In the year 1972, 17.857143% percent of cars in the dataset had mpg at least 25.
In the year 1973, 7.500000% percent of cars in the dataset had mpg at least 25.
In the year 1974, 48.148148% percent of cars in the dataset had mpg at least 25.
In the year 1975, 16.666667% percent of cars in the dataset had mpg at least 25.
In the year 1976, 35.294118% percent of cars in the dataset had mpg at least 25.
In the year 1977, 42.857143% percent of cars in the dataset had mpg at least 25.
In the year 1978, 33.333333% percent of cars in the dataset had mpg at least 25.
In the year 1979, 48.275862% percent of cars in the dataset had mpg at least 25.
In the year 1980, 86.206897% percent of cars in the dataset had mpg at least 25.
In the year 1981, 82.758621% percent of cars in the dataset had mpg at least 25.
In the year 1982, 90.322581% 

We can also make things look a little nicer by saying we only want two decimal places in the percentage.

In [46]:
# Because True is like 1 and False is like 0, can use mean to get the proportion
for year, sub_df in df.groupby("model_year"):
    prop_cars = (sub_df['mpg'] >= 25).mean()
    print(f"In the year 19{year}, {prop_cars:.2%} percent of cars in the dataset had mpg at least 25.")

In the year 1970, 17.24% percent of cars in the dataset had mpg at least 25.
In the year 1971, 39.29% percent of cars in the dataset had mpg at least 25.
In the year 1972, 17.86% percent of cars in the dataset had mpg at least 25.
In the year 1973, 7.50% percent of cars in the dataset had mpg at least 25.
In the year 1974, 48.15% percent of cars in the dataset had mpg at least 25.
In the year 1975, 16.67% percent of cars in the dataset had mpg at least 25.
In the year 1976, 35.29% percent of cars in the dataset had mpg at least 25.
In the year 1977, 42.86% percent of cars in the dataset had mpg at least 25.
In the year 1978, 33.33% percent of cars in the dataset had mpg at least 25.
In the year 1979, 48.28% percent of cars in the dataset had mpg at least 25.
In the year 1980, 86.21% percent of cars in the dataset had mpg at least 25.
In the year 1981, 82.76% percent of cars in the dataset had mpg at least 25.
In the year 1982, 90.32% percent of cars in the dataset had mpg at least 25.


We didn't get to any of the later portions of this notebook.

## Using the `mean` method of a pandas GroupBy object

The above for-loop method is very flexible, but for easier questions, often there are easier approaches.

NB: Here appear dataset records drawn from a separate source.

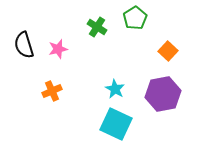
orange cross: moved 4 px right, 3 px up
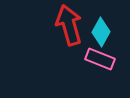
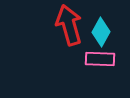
pink rectangle: rotated 20 degrees counterclockwise
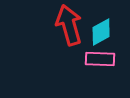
cyan diamond: rotated 32 degrees clockwise
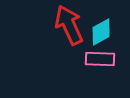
red arrow: rotated 9 degrees counterclockwise
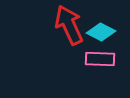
cyan diamond: rotated 56 degrees clockwise
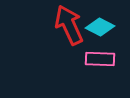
cyan diamond: moved 1 px left, 5 px up
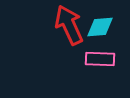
cyan diamond: rotated 32 degrees counterclockwise
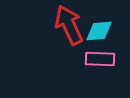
cyan diamond: moved 1 px left, 4 px down
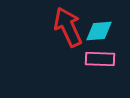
red arrow: moved 1 px left, 2 px down
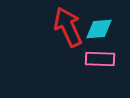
cyan diamond: moved 2 px up
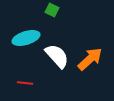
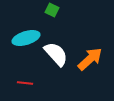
white semicircle: moved 1 px left, 2 px up
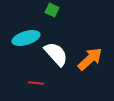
red line: moved 11 px right
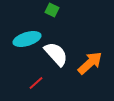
cyan ellipse: moved 1 px right, 1 px down
orange arrow: moved 4 px down
red line: rotated 49 degrees counterclockwise
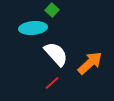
green square: rotated 16 degrees clockwise
cyan ellipse: moved 6 px right, 11 px up; rotated 12 degrees clockwise
red line: moved 16 px right
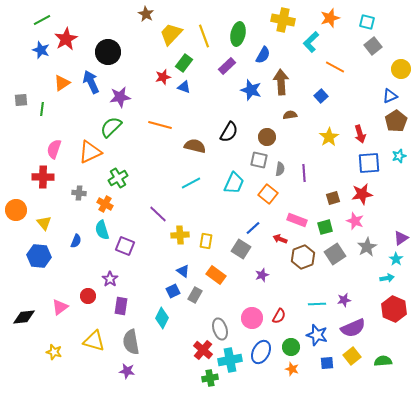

* For each year, what was the average mpg?

## Visualizing the data

* Using Altair, make a scatter plot where the x-axis is the model_year, the y-axis is the mpg, and the color is encoded from the "origin" column.
* Which of these fields (model_year, mpg, origin) could be most improved by specifying an encoding type?

* How could we use `mean` and a bar chart to encode the average mpg data by year?  (Remove the color for this one.)

* Put these last two Altair charts side by side using `alt.hconcat`.

(There probably won't be time for this example.)

* What if we put the data into a facet chart, where we divide by weight?